* _Excerpted passage_:
[Start of Attachment]

Sunday, September 30, 2012

Ellipses...A Dirty Friend

Ellipses, you know, those dot-to-dots...

They are my friend.

Recently, while editing my latest WIP, I nixed a whole kit and kaboodle of these dots. Even I realized I overkilled with ellipses. Better for me to take care of this blunder now than wait for my editor to remind me again that ellipses are not my friend.

So, I guess the question is, when and how should ellipses be used? Simply put, because we have become text and social networking addicts, people use these dot-to-dots to show informal speech, or rather, a pause. In formal writing, and the appropriate usage, it's to show omitted words from a sentence. For instance, if someone said to me, "I want to run away and live wild. I want to read romance novels and play in the sand and ocean everyday," and I wanted to shorten the quote, I could write, "I want to run away and live wild...I want to play in the ocean everyday." Make sense?

With that bit of grammar how-to, journalism and book writing are different. In writing a book a writer doesn't want to leave anything out. Readers want words and description, not dots. After all, I've been told at least a dozen times by editors, "Don't leave anything to the reader's imagination. Fill in each and every blank." We should be careful not to use ... implying that a character has more to say when in reality they don't.

[End of Attachment]

* _Requirement_: According to the post on ellipses, what is their proper use in formal writing? The data that follows comes from a different source than the text.

* _Extracted page text data_:
[Start of Attachment]

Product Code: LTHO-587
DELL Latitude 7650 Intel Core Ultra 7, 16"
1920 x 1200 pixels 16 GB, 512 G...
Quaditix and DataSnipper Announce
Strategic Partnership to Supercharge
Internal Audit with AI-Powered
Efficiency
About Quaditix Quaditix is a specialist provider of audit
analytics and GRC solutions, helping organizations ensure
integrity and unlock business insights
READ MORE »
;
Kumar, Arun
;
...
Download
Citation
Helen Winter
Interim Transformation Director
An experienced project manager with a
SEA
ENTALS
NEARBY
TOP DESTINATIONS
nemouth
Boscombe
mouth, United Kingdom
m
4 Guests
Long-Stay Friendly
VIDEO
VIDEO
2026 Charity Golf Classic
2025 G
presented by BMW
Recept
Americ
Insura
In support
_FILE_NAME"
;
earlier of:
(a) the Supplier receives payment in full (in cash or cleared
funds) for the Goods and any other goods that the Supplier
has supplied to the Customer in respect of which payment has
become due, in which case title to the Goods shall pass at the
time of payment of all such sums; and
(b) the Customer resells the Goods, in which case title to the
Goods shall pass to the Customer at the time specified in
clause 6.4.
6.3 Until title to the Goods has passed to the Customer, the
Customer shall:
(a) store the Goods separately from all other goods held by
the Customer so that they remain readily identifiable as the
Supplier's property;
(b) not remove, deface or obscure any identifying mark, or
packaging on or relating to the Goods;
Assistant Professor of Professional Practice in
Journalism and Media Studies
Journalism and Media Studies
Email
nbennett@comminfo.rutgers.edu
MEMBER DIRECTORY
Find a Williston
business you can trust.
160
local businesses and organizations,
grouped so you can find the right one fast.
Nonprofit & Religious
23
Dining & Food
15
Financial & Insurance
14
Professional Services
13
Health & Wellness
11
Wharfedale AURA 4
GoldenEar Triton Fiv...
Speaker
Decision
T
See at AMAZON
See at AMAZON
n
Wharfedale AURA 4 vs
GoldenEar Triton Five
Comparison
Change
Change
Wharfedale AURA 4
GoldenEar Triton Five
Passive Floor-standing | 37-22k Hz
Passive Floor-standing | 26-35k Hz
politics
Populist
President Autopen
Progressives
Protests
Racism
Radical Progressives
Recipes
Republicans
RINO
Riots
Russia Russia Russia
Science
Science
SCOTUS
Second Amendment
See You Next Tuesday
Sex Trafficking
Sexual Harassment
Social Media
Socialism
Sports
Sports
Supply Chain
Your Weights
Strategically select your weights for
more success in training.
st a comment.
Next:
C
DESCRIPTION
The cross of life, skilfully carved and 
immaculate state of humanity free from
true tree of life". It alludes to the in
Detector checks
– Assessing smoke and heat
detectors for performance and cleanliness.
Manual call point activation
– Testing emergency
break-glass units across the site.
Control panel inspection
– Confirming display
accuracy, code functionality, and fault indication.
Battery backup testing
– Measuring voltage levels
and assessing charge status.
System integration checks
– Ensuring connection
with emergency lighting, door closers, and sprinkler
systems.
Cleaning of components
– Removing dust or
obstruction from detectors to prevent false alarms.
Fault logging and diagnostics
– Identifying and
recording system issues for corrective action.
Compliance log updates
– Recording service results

[End of Attachment]

* _Solution_: To show words left out of a sentence.